Exercise passage:
.....
This song was the subject of the first joke I ever told that made my dad laugh. I phoned him on my 22nd birthday, after my last exam, from the phone box upstairs from Bar One. Tha cions ran out and I said "There go the pips, on the Midnight Train to Georgia". Not one of my best, I know, in fact I copied it from Viz. But I knew then that if I could make my dad laugh, a fine career in comedy would one day await me. It's still awaiting me, I just haven't got round to it.

I like to tell people that Midnight Train to Georgia was number one in the UK on the day I was born. I like to tell them that, because it's not true. I used to think it was number one the week before I was born, but that's bollocks as it was US number one in November 1973. No, number one on the day I was born was by far the worst song of the 1970s: No Charge, by JJ Barrie. It's not even a song. It's a dispassionate list of fees.



The song was later covered by Billy Connoly as "No Chance", because only comedy songs and cover versions were allowed in the 1976 charts. A week later, JJ Barrie's turd had been knocked off the top of the pops by an equally awful song, by the Wurzels. For some reason, Hairy Cornflake does a pirate impersonation to introduce the song.



All 1976 UK number ones here.

Sunday 2 August 2009

Bus Stop



Dear James,

Today I spent 10 hours riding the buses of Buenos Aires and then writing about it. You can read all about it at my marvellously shamelessly plugged blog, danieltunnard.blogspot.com. In fact I posted 14 times on that blog in the last week. My prolificacy! It's back. How I missed it.

A couple of weeks ago I was in Concepcion with the in-laws, reading the entertainment section from a 4-month old copy of the La Nacion newspaper. I was quite bored. In it, there was a big feature on a grey-bearded sports journalist off the telly proclaiming his love for The Hollies and showing off his dated vinyl collection. A very odd article, I thought. The Hollies are unheard of over here and, more to the point, were always shite. The only redeaming part of the article was that the chap in question once declared on air that the Rolling Stones, idolised by any self-respecting Argentinian, weren't really up to much. He got lots of threatening e-mails afterwards. He also claimed that the Hollies were never as big as other 60s bands because they were from Manchester instead of Liverpool, a claim I often like to pass off in my own defence.
.....
To do:
1. Name every city mentioned in the music blog passage above.
2. Extend the music blog passage above, beginning directly after its final sentence.

Dataset content:
.....
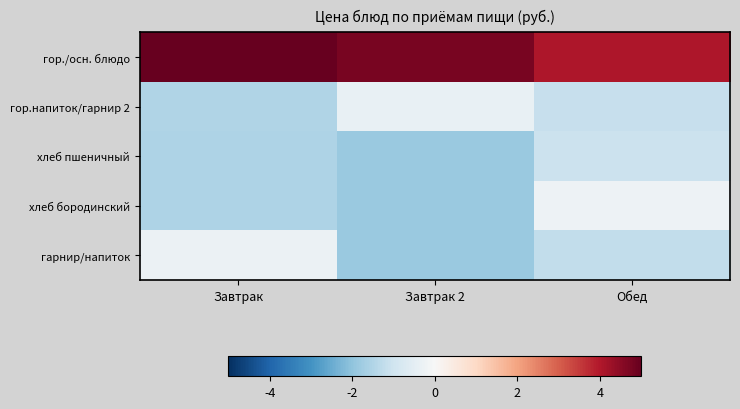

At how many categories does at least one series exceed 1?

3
.....
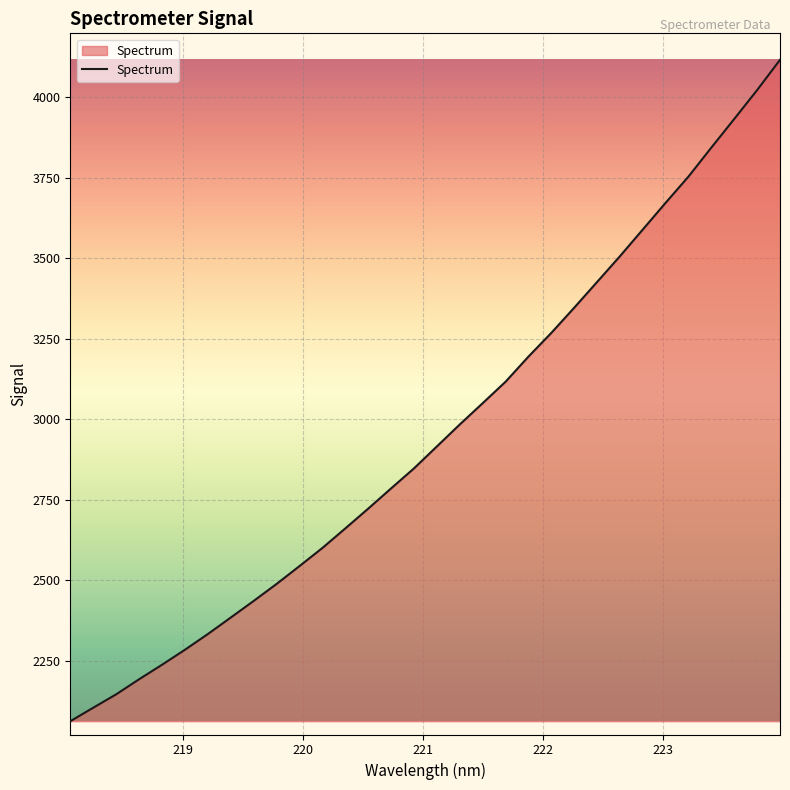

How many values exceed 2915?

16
.....
Results by task:
1. Buenos Aires, Concepcion, Manchester, Liverpool

2.
Then today I was reading my weekly World Wide Words newsletter and it had a piece on beghilos, a term for the geeky student practice enjoyed by you and me in the 1980s (and probably 1990s in your case) of spelling out words on an upside-down calculator. It mentioned that The Hollies 1979 album was called 5317704, which upside-down spells Hollies. Although 5318008 would clearly have been a far funnier title.

Friday 31 July 2009

Baby I love You



Dear James,

So, our friend Rhian has had a baby girl called Ella, our friend Cathy has just had a baby girl called Esther, what are the chances of Ellen having a baby girl called Elizabeth? I've opened a book if you'd care to place your bets. Although being the father you should probably be disqualified from such book-making practices. Lovely video from Aretha too. She says hello and all the best.

Snowblind



Dear James,

This news just in: Ozzy Oscbourne is currently stranded in Ushuaia, Tierra del Fuego. There's a been a spot of snow and he can't fly out. It's quite a nostalgia trip for Ozzy, as he hasn't been surrounded by this much white stuff since the late 80s.

Ba-da-bum.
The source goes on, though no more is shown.